1)        con questo costo  del lavoro e con queste tasse  le  imprese  dove  nel costo dei prodotti finiti c’é tanta lavorazione, tanta mano d’opera,  ed i cui cicli produttivi sono semplici,  non riescono più ad essere   competitive. Se sono abbastanza forti chiudono e se ne vanno in paesi più civili : Tunisia, Polonia, eccetera. Se non sono abbastanza forti, chiudono e basta. E questo genera  disoccupazione in Padania.

2)        con questa  pressione fiscale  le imprese "capital intensive" ( quelle che devono investire per la ricerca e lo sviluppo  di nuovi prodotti  )  non sono più in grado di  fare investimenti. Giorno dopo giorno le imprese della Padania stanno irrimediabilmente uscendo  dall'elettronica avanzata, dalla chimica fine, dalla farmaceutica , da tutti i campi che richiedono investimenti per sviluppare prodotti e  tecnologie avanzate. E anche questo genera disoccupazione in Padania.

A Roma di queste cose non parlano mai. Come potete sentire dalle loro TV e come potete vedere sui loro giornali a Roma sono  capaci solo di pubblicare bilanci e previsioni truccate, oppure  di parlare di premierato, semipresidenzialismo, doppio turno o premio di maggioranza. Il loro unico problema é quello di dare meno peso ai voti della Lega Nord , e intanto lavorano per distruggere l'economia della Padania.
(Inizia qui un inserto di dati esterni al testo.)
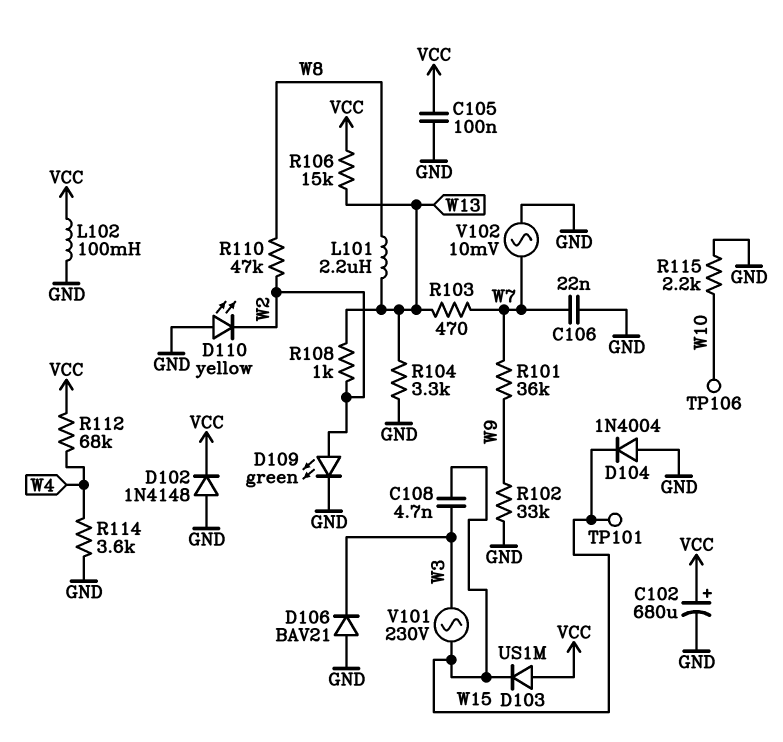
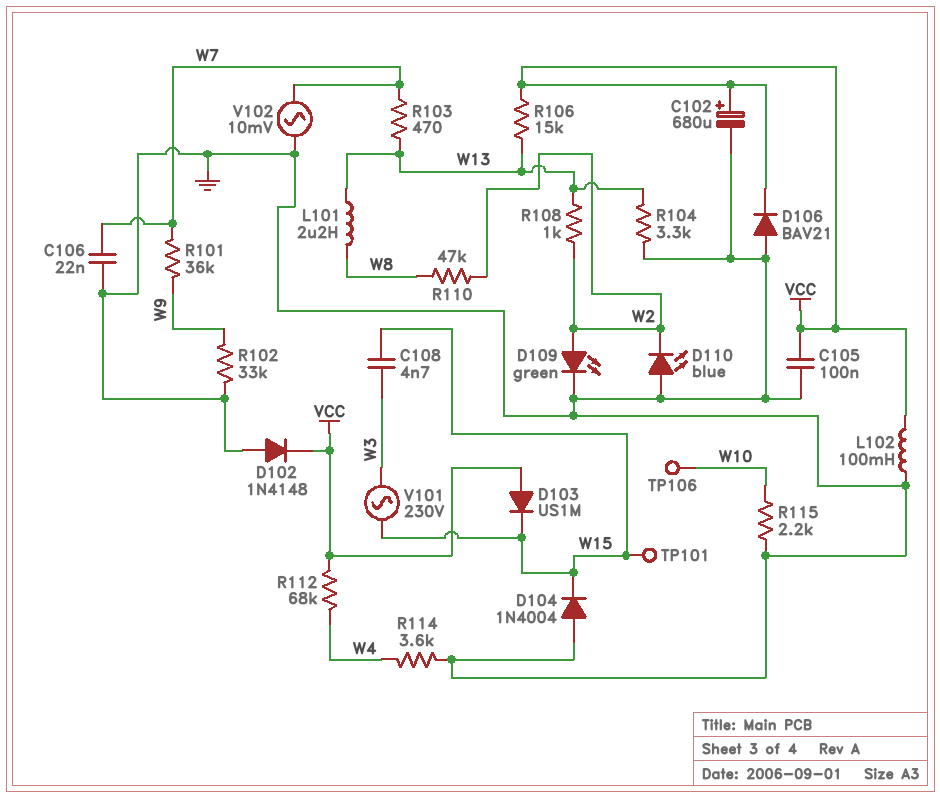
D106: diode BAV21 (A GND, K W3) -> diode BAV21 (A GND, K VCC)
D110: LED yellow (A GND, K W2) -> LED blue (A GND, K W2)

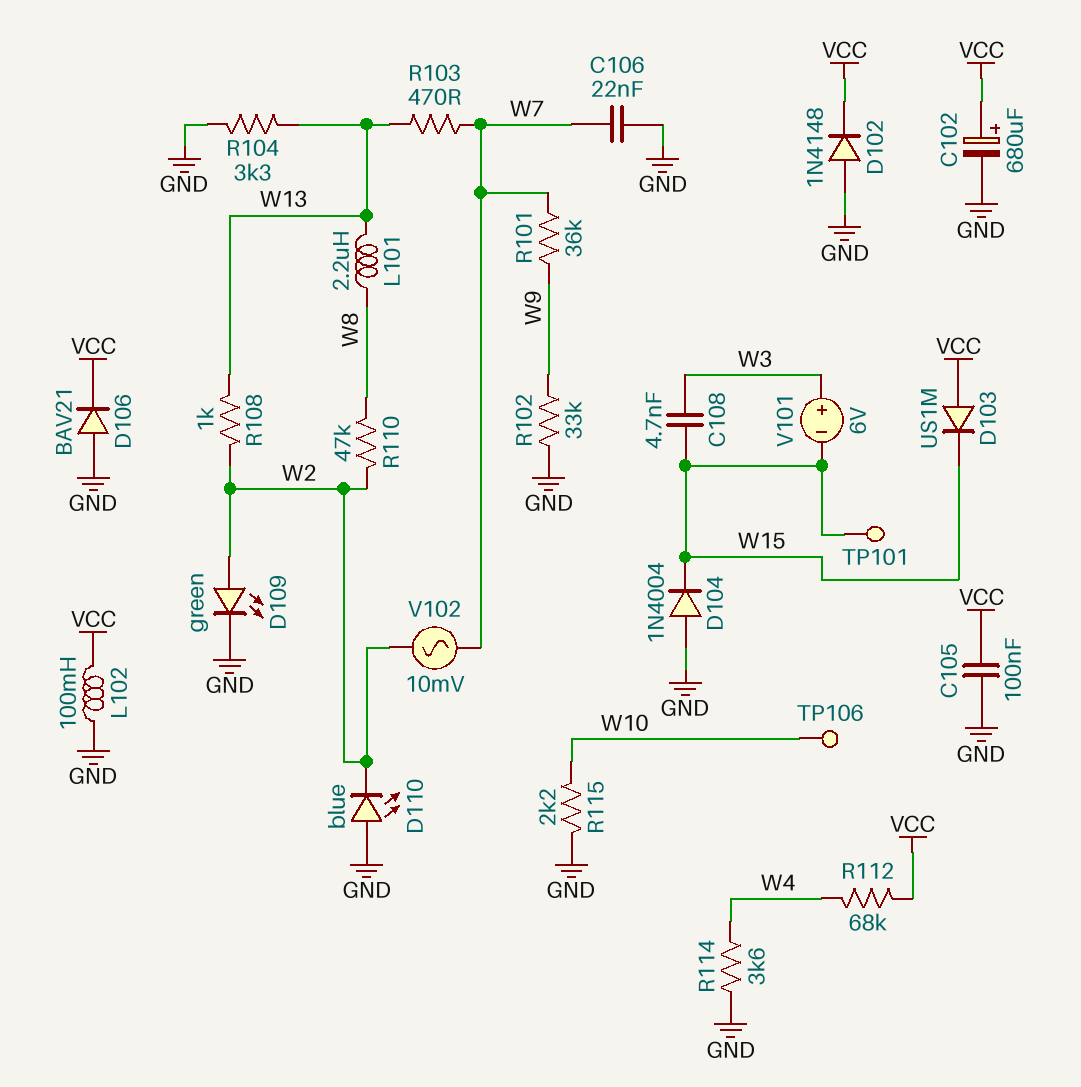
R106: 15k (VCC, W13) -> none
V101: AC 230V (W3, W15) -> 6V (plus W3, minus W15)
V102: AC 10mV (GND, W7) -> AC 10mV (W2, W7)

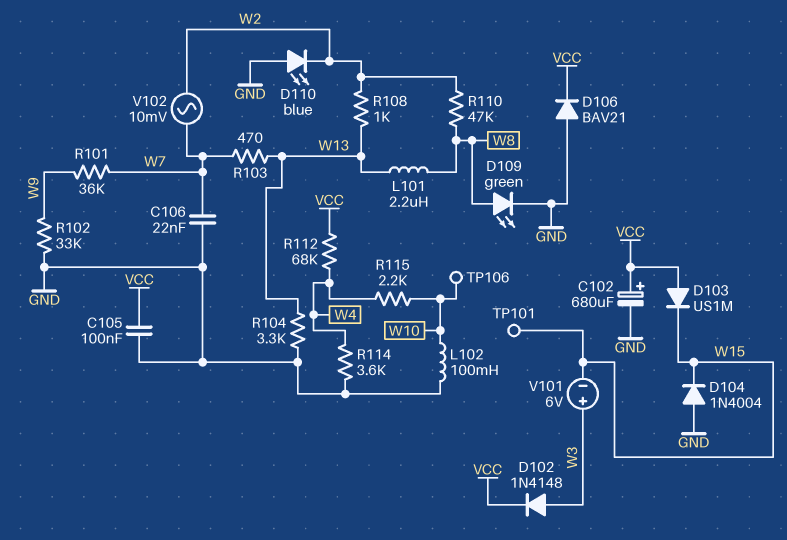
C108: 4.7nF (W3, W15) -> none
D102: diode 1N4148 (A GND, K VCC) -> diode 1N4148 (A W3, K VCC)
D109: LED green (A W2, K GND) -> LED green (A W8, K GND)
L102: 100mH (GND, VCC) -> 100mH (GND, W10)
R115: 2.2k (GND, W10) -> 2.2k (W4, W10)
Si, io ho veramente l’impressione che stiano tentando scientificamente di fare chiudere le imprese della Padania.  E ci stanno riuscendo, perché continuando in questo modo, con queste tasse , queste leggi e questa burocrazia,  le aziende della Padania saranno sempre meno competitive , e presto avremo  una disoccupazione uguale o superiore a quella del Mezzogiorno.

Ecco perché dobbiamo accelerare la nostra marcia per l'indipendenza della Padania. Da Pontida il 29 Giugno dovrà  alzarsi  un grido :  "adesso basta !"

Dovrà essere gridato da milioni di cittadini , e dovrà essere così forte da rompere  i vetri dei palazzi romani e convincere i responsabili del partito unico   di  “ Roma Polo e Roma Ulivo”  a ragionare. Devono capire che in questo modo non é più possibile andare avanti.  Che non possono continuare a negare ai popoli della Padania il diritto di essere liberi, di  fare parte dell’Unione Monetaria ,  e di amministrarsi con leggi  coerenti con la loro cultura ,che  é  lontana anni luce dalla cultura e dalla prassi romana.